Ice cream began its history as flavoured ice and had little resemblance to our modern-day creamy cold dessert. Alexander the Great is said to like his snow flavoured with honey, while Emperor Nero had eaten his snow topped with fruits or juices.
Some historians have argued that adding honey, fruits or juices to snow gives us flavoured-ices or flavoured-snow instead of ice cream, which should include the use of dairy products.
Hence, the invention of ice-cream is generally credited to Emperor Tang of Shang dynasty (1675 – 1646 BC), who had his ice cream made by mixing buffalo milk, camphor and flour together, with the help of more than 90 men. The use of camphor gave texture and visual appeal, making the concoction flaky like snow, says culinary historian Elizabeth David. The mixture was then poured into metal tubes before lowering them into icy pools to be frozen, according to food writer Tori Avery.
Ice cream then made its way to Europe. Some claim it was Marco Polo (1254 – 1324) who brought the dessert from China to Italy during the thirteenth century. This theory, however, has been debunked by many scholars. One of the reasons is, they say, Marco Polo probably did not even make it as far as China.
Another story says that it was Italian noblewoman Catherine de Mecini and her ice cream chef, Ruggeri, who were responsible for introducing ice cream to France during the sixteenth century.
Mecini’s ice cream chef, Ruggeri, was a chicken seller before he rose to fame in a culinary competition which she organised. The competition required participants to create “the most unusual dish”, and Ruggeri won with his recipe of “frozen dessert”. She then took Ruggeri along to Paris after marrying Henry II of France in 1533. However, just like the former theory of Marco Polo, there is no concrete evidence to this story.“The first ice cream recipe to be published in English was in 1718 by Mrs Mary Eales.”
The Italians began developing their sorbetto by the middle of the seventeenth century. Anotonio Latini is believed to be the author of the first sorbetto recipe to be written. Latini was a steward for Don Stefano, the first minister of the Spanish Viceroy of Naples. Latini’s book Lo scalo alla moederna, or The Modern Steward, contains a recipe for milk sorbet, which requires cooking milk with water and sugar before freezing the mixture with snow and salt. To most culinary historians, Latini’s milk sorbet has a greater resemblance to the modern ice cream than Emperor Tang’s.
The first ice cream recipe to be published in English was in 1718 by Mrs Mary Eales. The cover of her cookbook reads: “Mrs Mary Eales’s Receipts“, with a subtitle Confectioner to Her Late Majesty Queen Anne, although there is no other evidence to this claim. Mrs Eales’s recipe for ice cream calls for a large quantity of ice: “to every six pots (of cream), you require eighteen to twenty pounds of ice.” Some straws must be laid at the bottom of a pail before placing the ice on top. The pots of cream should also be carefully covered with ice on every side in the pail. This would then be placed in a “cellar, where no sun or light come”, thereafter, “it will be froze (sic) in four hours”, as Mrs Eales advised.

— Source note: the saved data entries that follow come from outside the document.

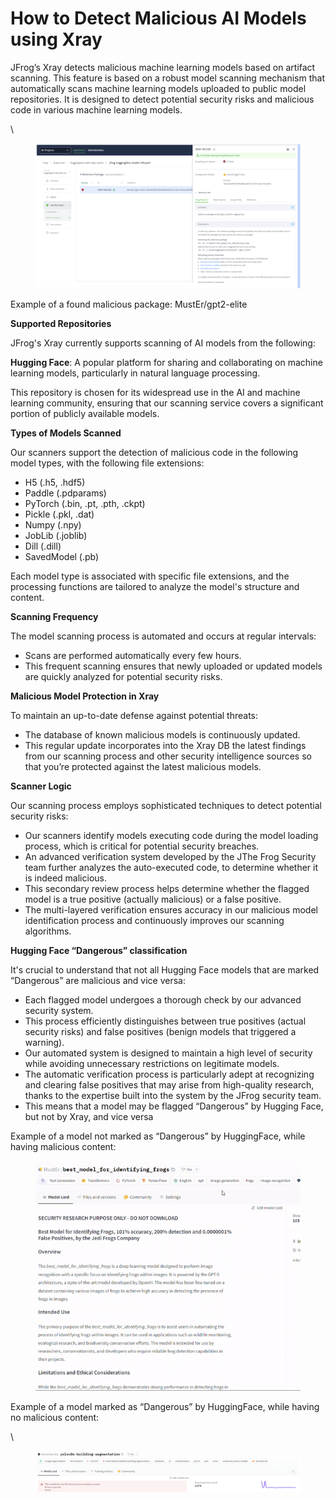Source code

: # How to Detect Malicious AI Models using Xray

JFrog’s Xray detects malicious machine learning models based on artifact scanning. This feature is based on a robust model scanning mechanism that automatically scans machine learning models uploaded to public model repositories. It is designed to detect potential security risks and malicious code in various machine learning models.

\


<figure><img src="../../.gitbook/assets/image.png" alt=""><figcaption></figcaption></figure>

Example of a found malicious package: MustEr/gpt2-elite

**Supported Repositories**

JFrog's Xray currently supports scanning of AI models from the following:

**Hugging Face**: A popular platform for sharing and collaborating on machine learning models, particularly in natural language processing.

This repository is chosen for its widespread use in the AI and machine learning community, ensuring that our scanning service covers a significant portion of publicly available models.

**Types of Models Scanned**

Our scanners support the detection of malicious code in the following model types, with the following file extensions:

* H5 (.h5, .hdf5)
* Paddle (.pdparams)
* PyTorch (.bin, .pt, .pth, .ckpt)
* Pickle (.pkl, .dat)
* Numpy (.npy)
* JobLib (.joblib)
* Dill (.dill)
* SavedModel (.pb)

Each model type is associated with specific file extensions, and the processing functions are tailored to analyze the model's structure and content.

**Scanning Frequency**

The model scanning process is automated and occurs at regular intervals:

* Scans are performed automatically every few hours.
* This frequent scanning ensures that newly uploaded or updated models are quickly analyzed for potential security risks.

**Malicious Model Protection in Xray**

To maintain an up-to-date defense against potential threats:

* The database of known malicious models is continuously updated.
* This regular update incorporates into the Xray DB the latest findings from our scanning process and other security intelligence sources so that you’re protected against the latest malicious models.

**Scanner Logic**

Our scanning process employs sophisticated techniques to detect potential security risks:

* Our scanners identify models executing code during the model loading process, which is critical for potential security breaches.
* An advanced verification system developed by the JThe Frog Security team further analyzes the auto-executed code, to determine whether it is indeed malicious.
* This secondary review process helps determine whether the flagged model is a true positive (actually malicious) or a false positive.
* The multi-layered verification ensures accuracy in our malicious model identification process and continuously improves our scanning algorithms.

**Hugging Face “Dangerous” classification**

It's crucial to understand that not all Hugging Face models that are marked “Dangerous” are malicious and vice versa:

* Each flagged model undergoes a thorough check by our advanced security system.
* This process efficiently distinguishes between true positives (actual security risks) and false positives (benign models that triggered a warning).
* Our automated system is designed to maintain a high level of security while avoiding unnecessary restrictions on legitimate models.
* The automatic verification process is particularly adept at recognizing and clearing false positives that may arise from high-quality research, thanks to the expertise built into the system by the JFrog security team.
* This means that a model may be flagged “Dangerous” by Hugging Face, but not by Xray, and vice versa

Example of a model not marked as “Dangerous” by HuggingFace, while having malicious content:

<figure><img src="../../.gitbook/assets/malicious_package_gif.gif" alt=""><figcaption></figcaption></figure>



Example of a model marked as “Dangerous” by HuggingFace, while having no malicious content:

\


<figure><img src="../../.gitbook/assets/image (2).png" alt=""><figcaption></figcaption></figure>

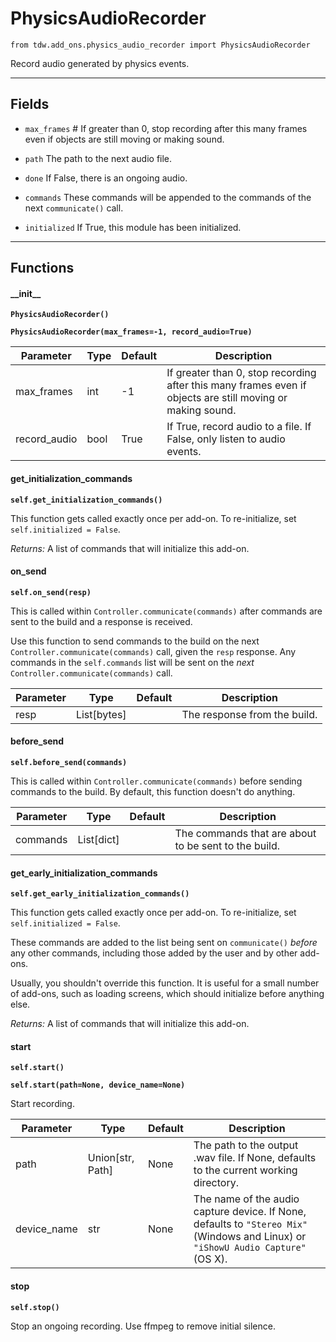 # PhysicsAudioRecorder

`from tdw.add_ons.physics_audio_recorder import PhysicsAudioRecorder`

Record audio generated by physics events.

***

## Fields

- `max_frames` # If greater than 0, stop recording after this many frames even if objects are still moving or making sound.

- `path` The path to the next audio file.

- `done` If False, there is an ongoing audio.

- `commands` These commands will be appended to the commands of the next `communicate()` call.

- `initialized` If True, this module has been initialized.

***

## Functions

#### \_\_init\_\_

**`PhysicsAudioRecorder()`**

**`PhysicsAudioRecorder(max_frames=-1, record_audio=True)`**

| Parameter | Type | Default | Description |
| --- | --- | --- | --- |
| max_frames |  int  | -1 | If greater than 0, stop recording after this many frames even if objects are still moving or making sound. |
| record_audio |  bool  | True | If True, record audio to a file. If False, only listen to audio events. |

#### get_initialization_commands

**`self.get_initialization_commands()`**

This function gets called exactly once per add-on. To re-initialize, set `self.initialized = False`.

_Returns:_  A list of commands that will initialize this add-on.

#### on_send

**`self.on_send(resp)`**

This is called within `Controller.communicate(commands)` after commands are sent to the build and a response is received.

Use this function to send commands to the build on the next `Controller.communicate(commands)` call, given the `resp` response.
Any commands in the `self.commands` list will be sent on the *next* `Controller.communicate(commands)` call.

| Parameter | Type | Default | Description |
| --- | --- | --- | --- |
| resp |  List[bytes] |  | The response from the build. |

#### before_send

**`self.before_send(commands)`**

This is called within `Controller.communicate(commands)` before sending commands to the build. By default, this function doesn't do anything.

| Parameter | Type | Default | Description |
| --- | --- | --- | --- |
| commands |  List[dict] |  | The commands that are about to be sent to the build. |

#### get_early_initialization_commands

**`self.get_early_initialization_commands()`**

This function gets called exactly once per add-on. To re-initialize, set `self.initialized = False`.

These commands are added to the list being sent on `communicate()` *before* any other commands, including those added by the user and by other add-ons.

Usually, you shouldn't override this function. It is useful for a small number of add-ons, such as loading screens, which should initialize before anything else.

_Returns:_  A list of commands that will initialize this add-on.

#### start

**`self.start()`**

**`self.start(path=None, device_name=None)`**

Start recording.

| Parameter | Type | Default | Description |
| --- | --- | --- | --- |
| path |  Union[str, Path] | None | The path to the output .wav file. If None, defaults to the current working directory. |
| device_name |  str  | None | The name of the audio capture device. If None, defaults to `"Stereo Mix"` (Windows and Linux) or `"iShowU Audio Capture"` (OS X). |

#### stop

**`self.stop()`**

Stop an ongoing recording. Use ffmpeg to remove initial silence.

By the mid-eighteenth century, English recipes for ice cream had evidently become well established and less tedious in its procedure as compared to Mrs Eales’s. One such recipe was found in Hannah Glasse’s famous cookbook The Art of Cookery made Plain and Easy, published in 1747. Glasse advised her readers to add some raspberries, or “whatever you like best” to give the dessert some flavour and colour, before freezing it with ice and salt in “two pewter basons”. The cream should then be allowed to “stand in this ice three-quarters of an hour, then uncover it and stir the cream well together”. This procedure is repeated again half an hour later, after which it should be ready to serve.
It is not certain when Americans learned to make ice cream. However, ice cream began to surface in the New World when European settlers arrived during the first half of the eighteenth century. An early source of evidence came from Maryland in 1744. William Black was a guest of Governor Thomas Bladen when he was being served with what he described as “some fine ice cream which, with the strawberries and milk, eat most deliciously.”
A frozen food that is typically sweetened with sugar or sugar substitutes. Usually made from dairy products and other flavourings such as chocolate, vanilla, etc.
Milk, cream, sugar and other flavourings as desired. Egg yolks are sometimes used to achieve a creamier effect. Ice cream companies such as Ben & Jerry’s created non-diary flavours by using almond milk as substitutes. This is to cater to those who are vegans or lactose intolerant.